3.4. Characterization

Surface morphology was examined by scanning electron microscopy (SEM, FEI Nova NanoSEM 650 FEG, Thermo Fisher Scientific, Waltham, MA, USA). Fiber diameter distribution was determined from SEM images using ImageJ software (v1.52a) based on multiple measurements from representative areas. Chemical composition was analyzed by X-ray photoelectron spectroscopy (XPS, Kratos Axis Ultra, San Diego, CA, USA, Al Kα radiation, hν = 1486.6 eV). Membrane thickness was measured with a digital micrometer (±1 μm).

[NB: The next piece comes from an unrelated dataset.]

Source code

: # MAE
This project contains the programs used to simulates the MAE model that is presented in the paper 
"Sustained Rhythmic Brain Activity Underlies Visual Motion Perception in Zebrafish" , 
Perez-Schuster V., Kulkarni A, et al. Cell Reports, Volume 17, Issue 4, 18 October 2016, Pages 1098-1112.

3.5. Photocatalytic Membrane Reactor

A custom crossflow photocatalytic membrane reactor was designed in Creo Parametric and fabricated by selective laser sintering (polyamide). The feed solution (0.5 M potassium bicarbonate KHCO₃, saturated with CO₂, 99.999%) was circulated at 30 mL·min⁻¹ for 30 min to reach adsorption equilibrium. Illumination was provided by a solar simulator (ASAHI HAL-320, Tokyo, Japan, 300 W) on the front side and a xenon/mercury lamp (Newport) on the back side (Figure 4). Both light source were calibrated to 1 Sun (100 mW·cm⁻²) using a Si PV reference cell (Newport, Irvine, CA, USA, model 91150 V), corresponding to AM1.5G conditions, to ensure reproducibility. Spectral distribution was verified with a calibrated spectroradiometer. Liquid samples (1 mL) were withdrawn at selected intervals and analyzed by gas chromatography (Agilent 8860, FID detector, Santa Clara, CA, USA) using external methanol calibration curves. The illuminated circular area (diameter 2.3 cm) corresponds to ~16.6% of the membrane surface, containing approximately 60 mg of composite, of which ~36 mg is TiO₂-Cu₂O catalyst at 60 wt% loading.

4. Conclusions

This study demonstrates a novel approach for solar-driven CO₂ conversion by integrating TiO₂-Cu₂O heterojunctions into electrospun PAN membranes and employing a bifacial photocatalytic membrane reactor. Dual-sided illumination significantly improved light utilization and photocatalytic efficiency, achieving a methanol production rate of 300 μmol·g⁻¹·h⁻¹ under simulated solar conditions. The enhanced performance is attributed to extended visible-light absorption, efficient charge separation, and optimized reactor design. By coupling material engineering with reactor configuration, this work addresses key limitations of conventional photocatalytic systems and provides a scalable pathway for renewable fuel synthesis. Future research should focus on isotopic verification, long-term stability, and performance evaluation under real solar conditions to accelerate practical deployment.